**BRANO:**
════════
Se il suo programma dovesse mai essere portato alle sue ultime conclusioni, potrebbe sovvertire radicalmente la struttura della Chiesa.

Perciò, animati da un forte spirito di fede nell’indefettibilità della Chiesa di Cristo, occorre dire sùbito e con assoluta certezza che “le porte dell’inferno non prevarranno contro la Chiesa”; dunque, se l’elemento umano della Chiesa può – anche nella sua maggior parte – essere destabilizzato, sconvolto e cadere in errore, l’elemento divino (causa efficiente: Gesù che l’ha fondata; causa finale: il Paradiso cui ci porta; causa formale: Sacramenti, Credo e Comandamenti) non può essere sovvertito e venire meno, nonostante gli sforzi d’intaccarlo fatti dalla contro/chiesa.
════════
**DATI REGISTRATI:**
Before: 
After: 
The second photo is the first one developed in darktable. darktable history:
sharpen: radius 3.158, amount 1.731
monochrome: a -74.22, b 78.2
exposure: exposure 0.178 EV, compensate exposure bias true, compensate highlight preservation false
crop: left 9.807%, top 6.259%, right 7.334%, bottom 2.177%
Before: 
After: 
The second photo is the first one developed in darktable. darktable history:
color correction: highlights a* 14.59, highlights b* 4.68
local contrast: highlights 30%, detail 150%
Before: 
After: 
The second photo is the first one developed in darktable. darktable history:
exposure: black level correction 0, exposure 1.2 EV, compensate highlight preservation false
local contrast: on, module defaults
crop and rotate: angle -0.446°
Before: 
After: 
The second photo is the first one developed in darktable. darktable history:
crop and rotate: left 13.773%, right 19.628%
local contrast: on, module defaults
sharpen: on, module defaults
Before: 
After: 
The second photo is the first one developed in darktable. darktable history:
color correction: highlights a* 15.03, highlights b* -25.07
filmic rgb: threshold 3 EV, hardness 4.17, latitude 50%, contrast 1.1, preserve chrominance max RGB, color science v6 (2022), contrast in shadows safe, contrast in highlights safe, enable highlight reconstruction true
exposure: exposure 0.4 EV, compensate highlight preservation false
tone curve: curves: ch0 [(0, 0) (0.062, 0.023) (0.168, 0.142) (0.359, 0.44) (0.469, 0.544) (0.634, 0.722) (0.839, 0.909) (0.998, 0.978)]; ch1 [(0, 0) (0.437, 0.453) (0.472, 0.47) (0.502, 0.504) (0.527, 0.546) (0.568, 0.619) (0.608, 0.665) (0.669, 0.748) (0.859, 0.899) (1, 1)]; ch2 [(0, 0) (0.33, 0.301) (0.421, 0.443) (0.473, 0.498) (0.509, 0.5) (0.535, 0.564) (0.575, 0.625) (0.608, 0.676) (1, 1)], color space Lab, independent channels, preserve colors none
════════
Prosegua il brano sull'indefettibilità della Chiesa riportato sopra, partendo subito dopo la sua ultima frase.

Il «Sinodo della Sinodalità», inoltre, non è radicalmente nuovo, ma è la logica conclusione pratica delle premesse poste nel Concilio Vaticano II.


Monsignor Brunero Gherardini (Concilio Vaticano II. Il discorso mancato, Torino, Lindau, 2011) ha fatto alcune riflessioni che possono essere così sintetizzate: 

I)  Per quanto riguarda il tema della Tradizione apostolica, la Dei Verbum del Vaticano II accantona e sorpassa la dottrina definita dal Tridentino e dal Vaticano I sulle “due Fonti” della Rivelazione (Tradizione e Scrittura), per far convergere Tradizione e Magistero nella sola Scrittura. Infatti, soprattutto nel paragrafo 10 della Dei Verbum, «il precedente Magistero è spazzato via all’insegna d’una radicale tanto quanto insostenibile unificazione. Unificati sono i concetti di Scrittura, Tradizione e Magistero. […]. La “reductio ad unum” della Dei Verbum, pertanto, corregge se non proprio non cancella letteralmente il dettato del Tridentino e del Vaticano I» (1).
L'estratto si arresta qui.